If you or someone you know is experiencing the above symptoms, here is what I want you to do:
Tell your doctor. Your OB (or any doctor, for that matter) is a good place to start. Be honest with the severity level, and ask what you should do. Request therapist referrals, and any local support group information. Discuss medication and if that route is right for you.
Go to postpartum.net, and access the plethora of free resources provided by Postpartum Support International. They have a variety of free support groups, local and national resources, and a free 24/7 hotline to call in case of emergency.
Schedule a therapy appointment using one of the OB referrals or utilizing the PSI directory on postpartum.net. Make sure they specialize in postpartum or have the perinatal mental health certification, or PMH-C.
Tell your partner. Saying the words “I think I have postpartum depression” out loud takes the power back from your depression and puts it into your hands. Say out loud that you need help. Lean into whatever village is available to you, and accept what they have to give.

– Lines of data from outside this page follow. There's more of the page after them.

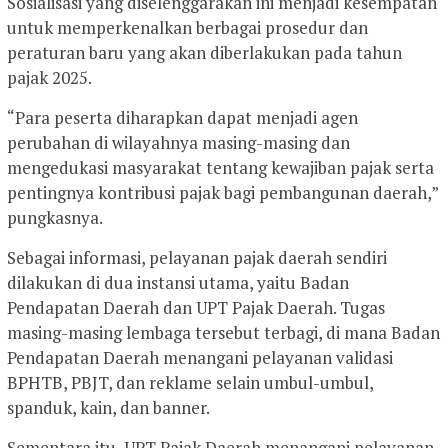
Sosialisasi yang diselenggarakan ini menjadi kesempatan
untuk memperkenalkan berbagai prosedur dan
peraturan baru yang akan diberlakukan pada tahun
pajak 2025.
“Para peserta diharapkan dapat menjadi agen
perubahan di wilayahnya masing-masing dan
mengedukasi masyarakat tentang kewajiban pajak serta
pentingnya kontribusi pajak bagi pembangunan daerah,”
pungkasnya.
Sebagai informasi, pelayanan pajak daerah sendiri
dilakukan di dua instansi utama, yaitu Badan
Pendapatan Daerah dan UPT Pajak Daerah. Tugas
masing-masing lembaga tersebut terbagi, di mana Badan
Pendapatan Daerah menangani pelayanan validasi
BPHTB, PBJT, dan reklame selain umbul-umbul,
spanduk, kain, dan banner.
Sementara itu, UPT Pajak Daerah menangani pelayanan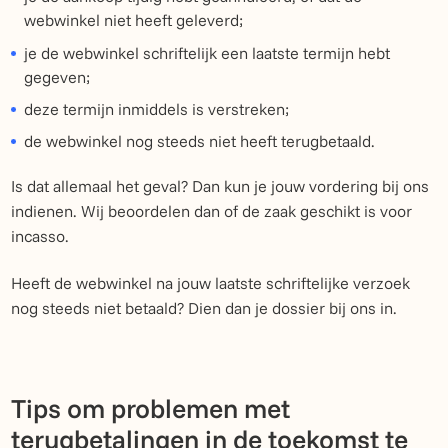
webwinkel niet heeft geleverd;
je de webwinkel schriftelijk een laatste termijn hebt
gegeven;
deze termijn inmiddels is verstreken;
de webwinkel nog steeds niet heeft terugbetaald.
Is dat allemaal het geval? Dan kun je jouw vordering bij ons
indienen. Wij beoordelen dan of de zaak geschikt is voor
incasso.
Heeft de webwinkel na jouw laatste schriftelijke verzoek
nog steeds niet betaald? Dien dan je dossier bij ons in.
Tips om problemen met
terugbetalingen in de toekomst te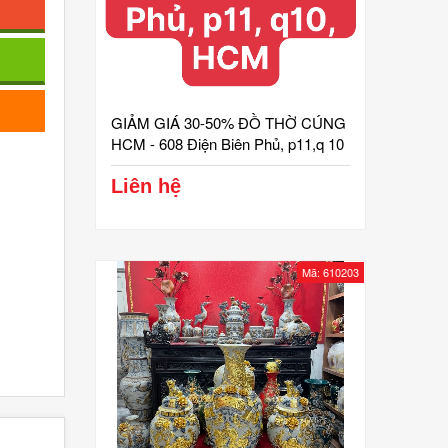
GIẢM GIÁ 30-50% ĐỒ THỜ CÚNG
HCM - 608 Điện Biên Phủ, p11,q 10
Liên hệ
Mã: 610203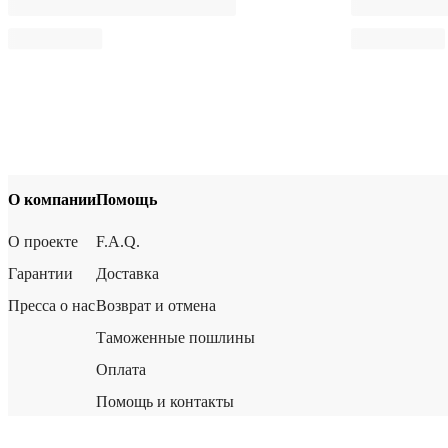
О компании
Помощь
О проекте
F.A.Q.
Гарантии
Доставка
Пресса о нас
Возврат и отмена
Таможенные пошлины
Оплата
Помощь и контакты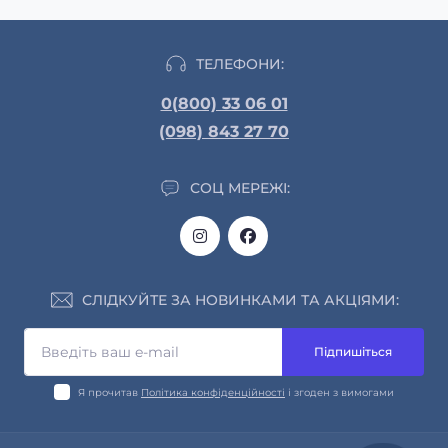
ТЕЛЕФОНИ:
0(800) 33 06 01
(098) 843 27 70
СОЦ МЕРЕЖІ:
СЛІДКУЙТЕ ЗА НОВИНКАМИ ТА АКЦІЯМИ:
Підпишіться
Я прочитав
Політика конфіденційності
і згоден з вимогами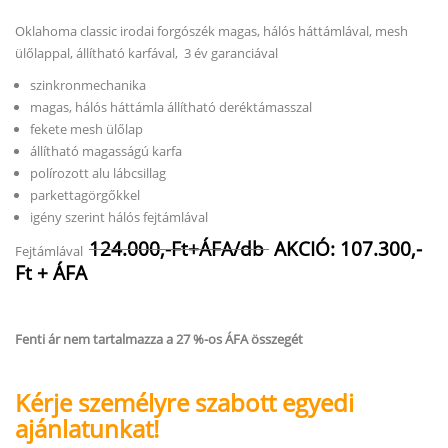
Oklahoma classic irodai forgószék magas, hálós háttámlával, mesh
ülőlappal, állítható karfával, 3 év garanciával
szinkronmechanika
magas, hálós háttámla állítható deréktámasszal
fekete mesh ülőlap
állítható magasságú karfa
polírozott alu lábcsillag
parkettagörgőkkel
igény szerint hálós fejtámlával
124.000,-Ft+ÁFA/db
AKCIÓ: 107.300,-
Fejtámlával
Ft + ÁFA
Fenti ár nem tartalmazza a 27 %-os ÁFA összegét
Kérje személyre szabott egyedi
ajánlatunkat!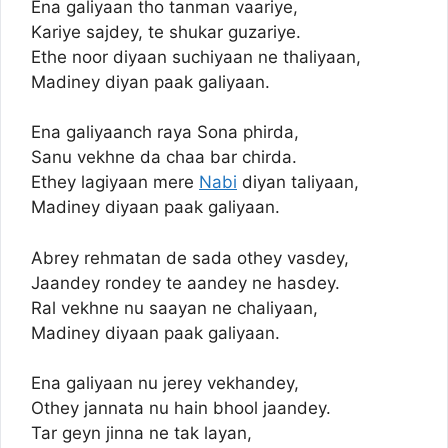
Ena galiyaan tho tanman vaariye,
Kariye sajdey, te shukar guzariye.
Ethe noor diyaan suchiyaan ne thaliyaan,
Madiney diyan paak galiyaan.
Ena galiyaanch raya Sona phirda,
Sanu vekhne da chaa bar chirda.
Ethey lagiyaan mere
Nabi
diyan taliyaan,
Madiney diyaan paak galiyaan.
Abrey rehmatan de sada othey vasdey,
Jaandey rondey te aandey ne hasdey.
Ral vekhne nu saayan ne chaliyaan,
Madiney diyaan paak galiyaan.
Ena galiyaan nu jerey vekhandey,
Othey jannata nu hain bhool jaandey.
Tar geyn jinna ne tak layan,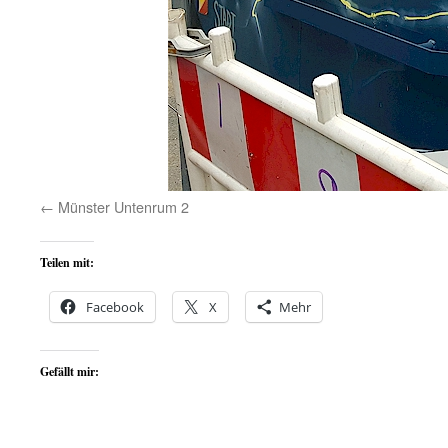
Münster Untenrum 2
Teilen mit:
Facebook
X
Mehr
Gefällt mir: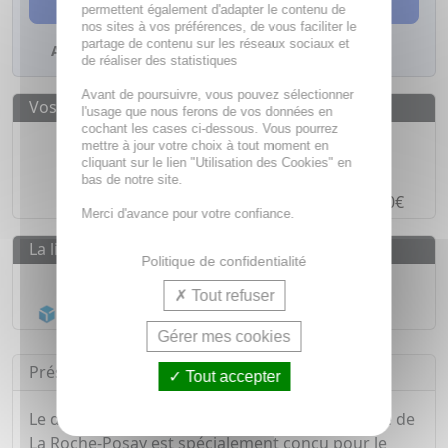
permettent également d'adapter le contenu de
nos sites à vos préférences, de vous faciliter le
partage de contenu sur les réseaux sociaux et
Ajouter à mes favoris
de réaliser des statistiques
Avant de poursuivre, vous pouvez sélectionner
Vos avantages
l'usage que nous ferons de vos données en
cochant les cases ci-dessous. Vous pourrez
Des prix
IMBATTABLES
mettre à jour votre choix à tout moment en
cliquant sur le lien "Utilisation des Cookies" en
Paiement en ligne
SÉCURISÉ
bas de notre site.
Paiement en
4 fois sans frais
à partir de 30€
Merci d'avance pour votre confiance.
La livraison
Politique de confidentialité
Livraison gratuite dès
55€
Tout refuser
Acheminement Chronopost
en 24h*
Gérer mes cookies
Présentation
Tout accepter
Le démaquillant yeux waterproof Respectissime de
La Roche-Posay est spécialement conçu pour le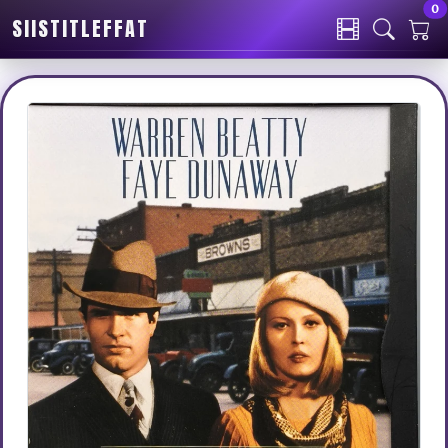
0
SIISTITLEFFAT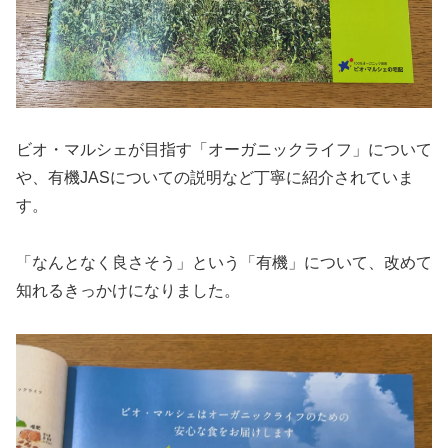
ビオ・マルシェが目指す「オーガニックライフ」について
や、有機JASについての説明など丁寧に紹介されていま
す。
「なんとなく良さそう」という「有機」について、改めて
知れるきっかけになりました。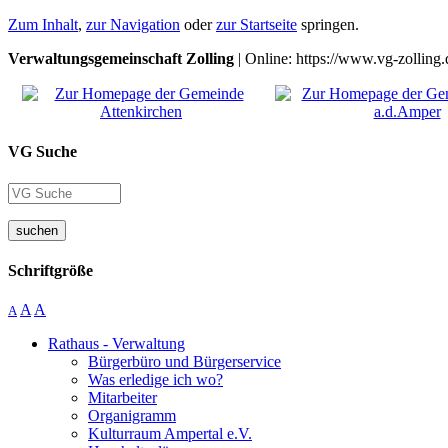
Zum Inhalt
,
zur Navigation
oder
zur Startseite
springen.
Verwaltungsgemeinschaft Zolling
| Online: https://www.vg-zolling.
VG Suche
suchen
Schriftgröße
A
A
A
Rathaus - Verwaltung
Bürgerbüro und Bürgerservice
Was erledige ich wo?
Mitarbeiter
Organigramm
Kulturraum Ampertal e.V.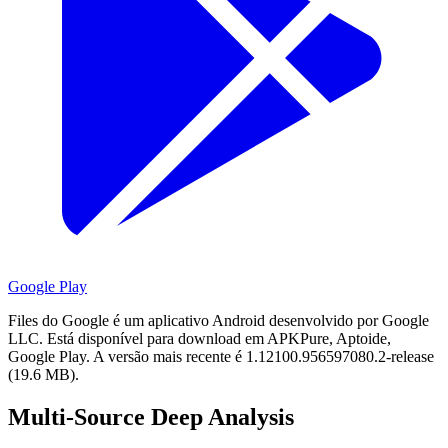
Google Play
Files do Google é um aplicativo Android desenvolvido por Google
LLC.
Está disponível para download em APKPure, Aptoide,
Google Play.
A versão mais recente é 1.12100.956597080.2-release
(19.6 MB).
Multi-Source Deep Analysis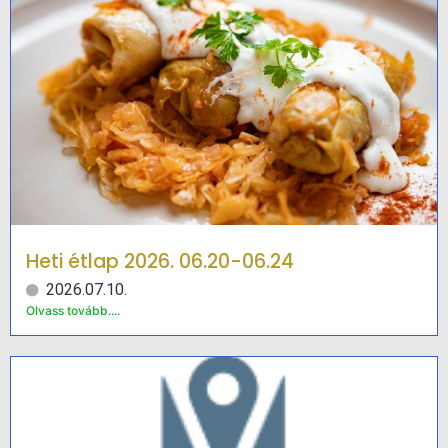
Heti étlap 2026. 06.20-06.24
2026.07.10.
Olvass tovább....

Prioritize four hours of uninterrupted sleep — if at all possible. This may not be feasible every single night but several times per week is absolutely necessary. Your partner may have to go to work in the morning — Spoiler alert: You do, too! — but that doesn’t matter. You HAVE to sleep, and this has to be prioritized over anything else. Sleep during your baby’s naps as well.
Meet your basic needs during awake periods. Ensure you’re eating and drinking water in the morning, midday, afternoon, and evening. Step outside during the day to breathe fresh air. Move your body if it feels comfortable.

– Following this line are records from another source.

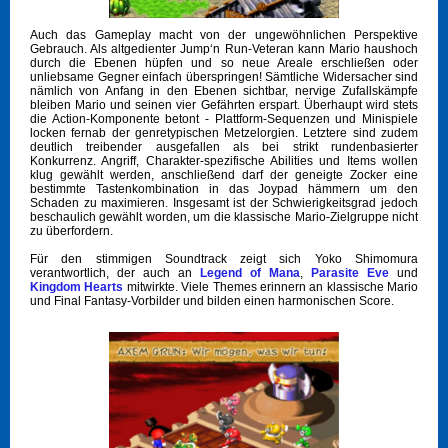
Auch das Gameplay macht von der ungewöhnlichen Perspektive
Gebrauch. Als altgedienter Jump‘n Run-Veteran kann Mario haushoch
durch die Ebenen hüpfen und so neue Areale erschließen oder
unliebsame Gegner einfach überspringen! Sämtliche Widersacher sind
nämlich von Anfang in den Ebenen sichtbar, nervige Zufallskämpfe
bleiben Mario und seinen vier Gefährten erspart. Überhaupt wird stets
die Action-Komponente betont - Plattform-Sequenzen und Minispiele
locken fernab der genretypischen Metzelorgien. Letztere sind zudem
deutlich treibender ausgefallen als bei strikt rundenbasierter
Konkurrenz. Angriff, Charakter-spezifische Abilities und Items wollen
klug gewählt werden, anschließend darf der geneigte Zocker eine
bestimmte Tastenkombination in das Joypad hämmern um den
Schaden zu maximieren. Insgesamt ist der Schwierigkeitsgrad jedoch
beschaulich gewählt worden, um die klassische Mario-Zielgruppe nicht
zu überfordern.
Für den stimmigen Soundtrack zeigt sich Yoko Shimomura
verantwortlich, der auch an
Legend of Mana
,
Parasite Eve
und
Kingdom Hearts
mitwirkte. Viele Themes erinnern an klassische Mario
und Final Fantasy-Vorbilder und bilden einen harmonischen Score.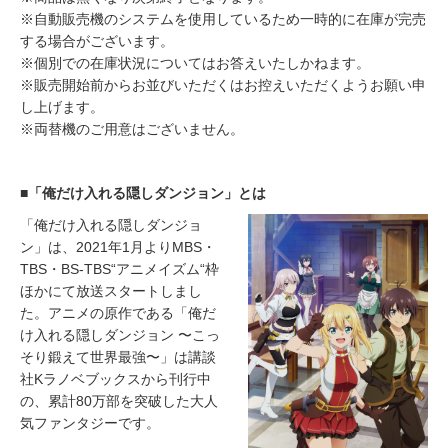
※自動販売機のシステムを使用しているため一時的に在庫が完売
する場合がございます。
※個別での在庫状況についてはお答えいたしかねます。
※販売開始前からお並びいただくはお控えいただくようお願い申
し上げます。
※両替機のご用意はございません。
■「俺だけ入れる隠しダンジョン」とは
「俺だけ入れる隠しダンジョ
ン」は、2021年1月よりMBS・
TBS・BS‐TBS“アニメイズム“枠
ほかにて放送スタートしまし
た。アニメの原作である「俺だ
け入れる隠しダンジョン 〜こっ
そり鍛えて世界最強〜」は講談
社Kラノベブックスから刊行中
の、累計80万部を突破した大人
気ファンタジーです。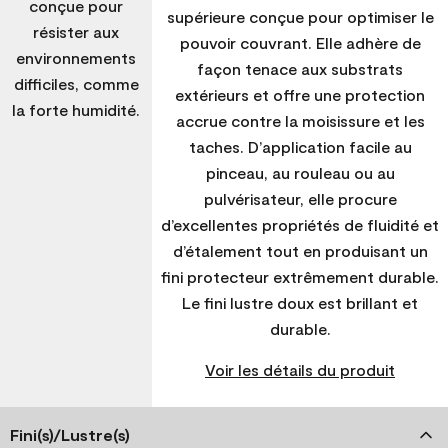
conçue pour
supérieure conçue pour optimiser le
résister aux
pouvoir couvrant. Elle adhère de
environnements
façon tenace aux substrats
difficiles, comme
extérieurs et offre une protection
la forte humidité.
accrue contre la moisissure et les
taches. D’application facile au
pinceau, au rouleau ou au
pulvérisateur, elle procure
d’excellentes propriétés de fluidité et
d’étalement tout en produisant un
fini protecteur extrêmement durable.
Le fini lustre doux est brillant et
durable.
Voir les détails du produit
Fini(s)/Lustre(s)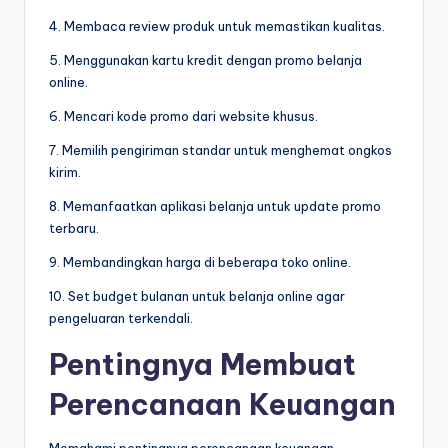
4. Membaca review produk untuk memastikan kualitas.
5. Menggunakan kartu kredit dengan promo belanja
online.
6. Mencari kode promo dari website khusus.
7. Memilih pengiriman standar untuk menghemat ongkos
kirim.
8. Memanfaatkan aplikasi belanja untuk update promo
terbaru.
9. Membandingkan harga di beberapa toko online.
10. Set budget bulanan untuk belanja online agar
pengeluaran terkendali.
Pentingnya Membuat
Perencanaan Keuangan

Take medication or ask your OB about intensive treatment programs if you feel like you’re losing control over your symptoms, or they seem to be getting worse.

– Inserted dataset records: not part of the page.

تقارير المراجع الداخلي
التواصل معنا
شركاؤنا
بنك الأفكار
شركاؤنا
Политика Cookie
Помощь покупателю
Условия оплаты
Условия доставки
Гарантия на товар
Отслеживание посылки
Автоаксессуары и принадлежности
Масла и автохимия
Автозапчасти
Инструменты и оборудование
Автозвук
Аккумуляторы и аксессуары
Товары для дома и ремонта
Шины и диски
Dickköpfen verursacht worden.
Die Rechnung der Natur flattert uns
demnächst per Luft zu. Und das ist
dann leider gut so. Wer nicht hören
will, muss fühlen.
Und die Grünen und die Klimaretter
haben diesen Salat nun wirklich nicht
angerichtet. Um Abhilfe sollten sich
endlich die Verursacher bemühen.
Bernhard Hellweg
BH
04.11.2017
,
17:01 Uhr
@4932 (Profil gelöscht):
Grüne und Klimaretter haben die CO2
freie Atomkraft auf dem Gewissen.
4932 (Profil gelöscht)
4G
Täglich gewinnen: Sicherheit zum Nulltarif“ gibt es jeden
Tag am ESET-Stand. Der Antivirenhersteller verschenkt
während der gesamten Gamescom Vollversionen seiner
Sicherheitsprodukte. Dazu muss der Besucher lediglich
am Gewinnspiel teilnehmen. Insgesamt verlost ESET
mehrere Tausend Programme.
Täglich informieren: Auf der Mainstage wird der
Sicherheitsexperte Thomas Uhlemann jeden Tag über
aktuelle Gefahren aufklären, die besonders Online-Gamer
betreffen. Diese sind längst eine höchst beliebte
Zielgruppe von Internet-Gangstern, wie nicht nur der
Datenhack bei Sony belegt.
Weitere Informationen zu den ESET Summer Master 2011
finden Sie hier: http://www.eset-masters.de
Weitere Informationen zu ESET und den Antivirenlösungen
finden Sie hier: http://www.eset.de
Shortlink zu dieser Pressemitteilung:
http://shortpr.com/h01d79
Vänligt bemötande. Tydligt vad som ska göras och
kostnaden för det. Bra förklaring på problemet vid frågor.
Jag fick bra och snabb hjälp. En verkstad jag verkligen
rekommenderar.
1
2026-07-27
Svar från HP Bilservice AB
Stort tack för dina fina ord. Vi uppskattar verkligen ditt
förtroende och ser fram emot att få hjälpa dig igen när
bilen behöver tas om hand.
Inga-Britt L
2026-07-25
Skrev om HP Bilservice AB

If you feel like hurting the baby, put the baby into their crib and walk away. It is ok if the baby cries. Go outside if it's cool or if not, splash cold water on your face or drink something cold. Hold a piece of ice in your hands and close your eyes. Box breathe: visualize a square and count to 4 for each side. Breathe in, hold, breathe out, hold. Text or call a friend or your partner. Ask for help, or just someone to talk to.
Read Good Moms have Scary Thoughts by Karen Kleiman (It’s an easy, comic book-style read about the early days of postpartum).
Postpartum anxiety and depression is sneaky, but it doesn't have to steal your motherhood out from under you.
Find power in verbalizing how you feel.
Find strength in saying your symptoms out loud.
Find hope in talking to their mothers who have experienced it, too.
If the first person you tell doesn’t validate, support, or offer help, tell someone else. Keep talking. Don’t allow guilt and shame to silence you.
You deserve help.
An Invitation
I invite you to answer the following questions in the comments below. 👇
Let’s tell our stories and support one another! 📢
What was your postpartum experience like?
Did you experience PPA or PPD?
How did you deal with it?
Thank you so much for featuring me in this series. PPA and PPD are no joke and are absolutely exacerbated by the lack of support system and entirely too heavy mental load and invisible labor of motherhood. I hope I was able to offer information that finds a new mom, somehow somewhere, and helps them see the light.